La chenille manchotte

eleanor-gabriel

Hommage à Jean de la Fontaine...

Boitillant et trottant sur une tige étroite 
Une chenille manchote poursuivait son chemin
Vingt-deux pieds à sa gauche et un seul sur la droite
Elle peinait à grimper sur les cimes des pins
 
Mais quel être étonnant que cette chenille verte
Tout de poils vêtue claudiquant sans tomber
La maligne se faisait chaque jour plus alerte
Puisant force dans l’éclat des nuits claires d’été
 
Vint un jour où trouvant sa pitance sévère
Un pic-vert affamé l’aperçu cheminer
Notre verte ingénue ne prit garde à l’éclair
Dans les yeux de l’infâme rêvant de la gober
 
Ô superbe manchote, déclama le gourmand
Qui jaillit de sa feuille comme un éclat de verre
Que ton pas chaloupé est suave et plaisant
Et tes petons poilus aussi touchants qu’impairs!
 
Notre chenille coquette pour la première fois
Se sentit tout flattée et tout emplie d’émoi
L’orgueilleuse se mit donc à tortiller du pas
Vingt-trois pieds dans les airs frétillant à tout va…
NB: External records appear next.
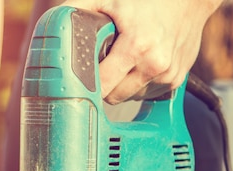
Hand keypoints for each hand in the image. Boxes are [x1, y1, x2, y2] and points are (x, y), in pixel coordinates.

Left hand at [63, 0, 222, 102]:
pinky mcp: (176, 80)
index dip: (87, 85)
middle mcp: (155, 65)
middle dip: (102, 86)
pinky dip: (138, 83)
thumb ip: (79, 10)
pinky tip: (139, 63)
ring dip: (121, 85)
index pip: (102, 86)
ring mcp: (167, 75)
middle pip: (114, 97)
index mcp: (137, 47)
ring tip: (122, 62)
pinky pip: (146, 92)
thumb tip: (56, 26)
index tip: (79, 82)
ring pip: (130, 97)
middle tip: (99, 68)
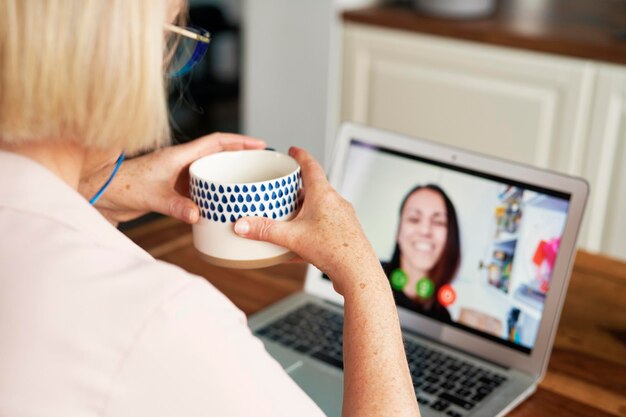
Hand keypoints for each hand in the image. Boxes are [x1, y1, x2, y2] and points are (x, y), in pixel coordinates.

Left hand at [79, 133, 265, 224]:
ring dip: (229, 174)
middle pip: (218, 154)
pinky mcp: (174, 188)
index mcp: (179, 156)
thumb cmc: (122, 187)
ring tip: (249, 182)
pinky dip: (214, 191)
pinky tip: (224, 202)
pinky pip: (201, 187)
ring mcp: (178, 175)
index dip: (239, 141)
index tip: (260, 144)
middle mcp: (181, 162)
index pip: (216, 142)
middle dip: (241, 156)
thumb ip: (176, 206)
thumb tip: (198, 215)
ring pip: (211, 170)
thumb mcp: (152, 197)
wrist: (101, 194)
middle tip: (262, 164)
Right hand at [233, 147, 381, 294]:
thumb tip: (241, 225)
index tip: (293, 150)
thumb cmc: (332, 249)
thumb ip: (264, 230)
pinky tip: (298, 248)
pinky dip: (311, 230)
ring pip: (320, 208)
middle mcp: (336, 202)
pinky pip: (325, 227)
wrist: (358, 272)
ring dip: (305, 210)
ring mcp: (343, 218)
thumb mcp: (292, 237)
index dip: (300, 156)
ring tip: (289, 218)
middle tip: (283, 190)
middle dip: (298, 188)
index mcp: (323, 194)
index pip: (311, 166)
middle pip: (315, 188)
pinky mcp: (345, 234)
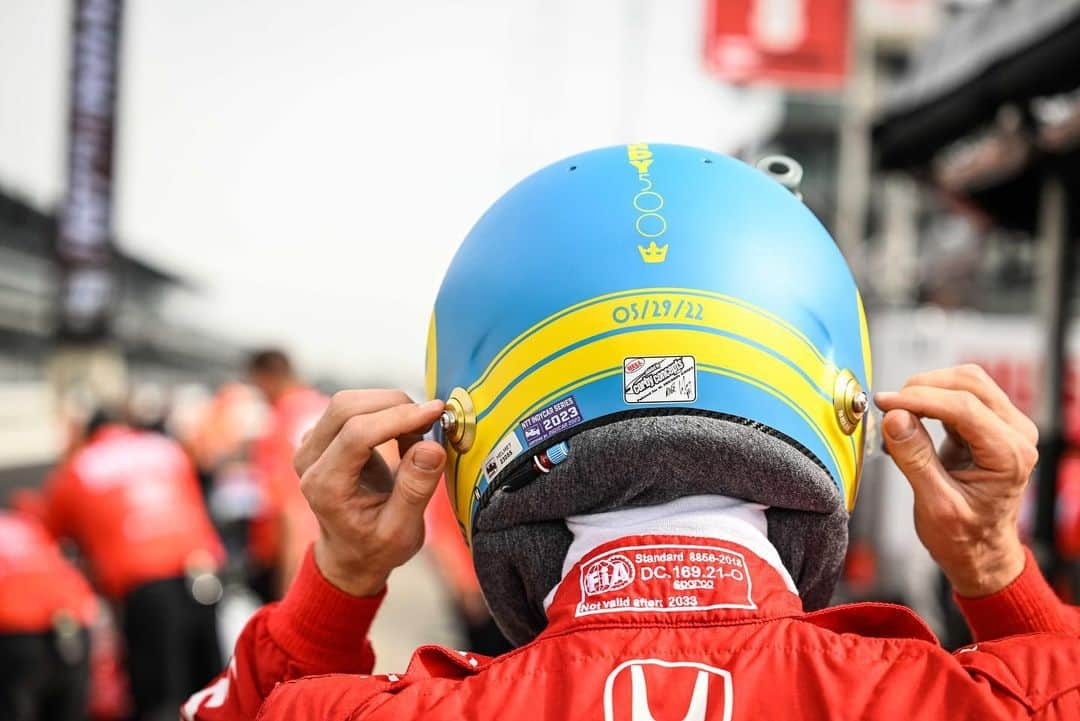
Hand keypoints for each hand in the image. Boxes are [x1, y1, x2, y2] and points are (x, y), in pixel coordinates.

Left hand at [293, 390, 445, 595]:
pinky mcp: (322, 436)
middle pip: (346, 407)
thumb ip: (415, 490)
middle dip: (395, 404)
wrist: (350, 554)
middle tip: (432, 420)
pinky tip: (404, 434)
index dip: (398, 417)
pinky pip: (352, 408)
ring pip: (348, 402)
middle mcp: (309, 461)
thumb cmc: (375, 547)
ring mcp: (311, 446)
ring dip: (390, 406)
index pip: (356, 433)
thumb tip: (432, 447)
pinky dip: (384, 411)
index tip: (437, 412)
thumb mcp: (402, 531)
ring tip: (418, 434)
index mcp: (325, 487)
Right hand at [875, 364, 1038, 597]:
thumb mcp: (934, 504)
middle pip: (969, 383)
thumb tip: (894, 416)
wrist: (981, 552)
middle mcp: (1016, 434)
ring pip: (965, 382)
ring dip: (926, 390)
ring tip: (897, 415)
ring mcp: (1006, 426)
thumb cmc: (964, 537)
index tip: (884, 403)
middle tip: (888, 407)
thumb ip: (914, 458)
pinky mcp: (989, 425)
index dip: (919, 399)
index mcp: (1009, 455)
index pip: (964, 407)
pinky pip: (958, 396)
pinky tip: (909, 423)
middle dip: (923, 388)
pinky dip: (928, 401)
D’un seul bec notre oiseau ébouriffé de joie
L’attrapa et n’en fit qu’une bouchée ma foi
La pauvrette engloutie ne put guère riposter
Ayant perdu la face et la force de lutter
 
Cette bien triste histoire n’a pas d’autre dessein
Que de vous mettre en garde sur d’habiles coquins  
Et si lors vous croisez un pic-vert affamé
Gardez vos pieds sur terre et surtout décampez!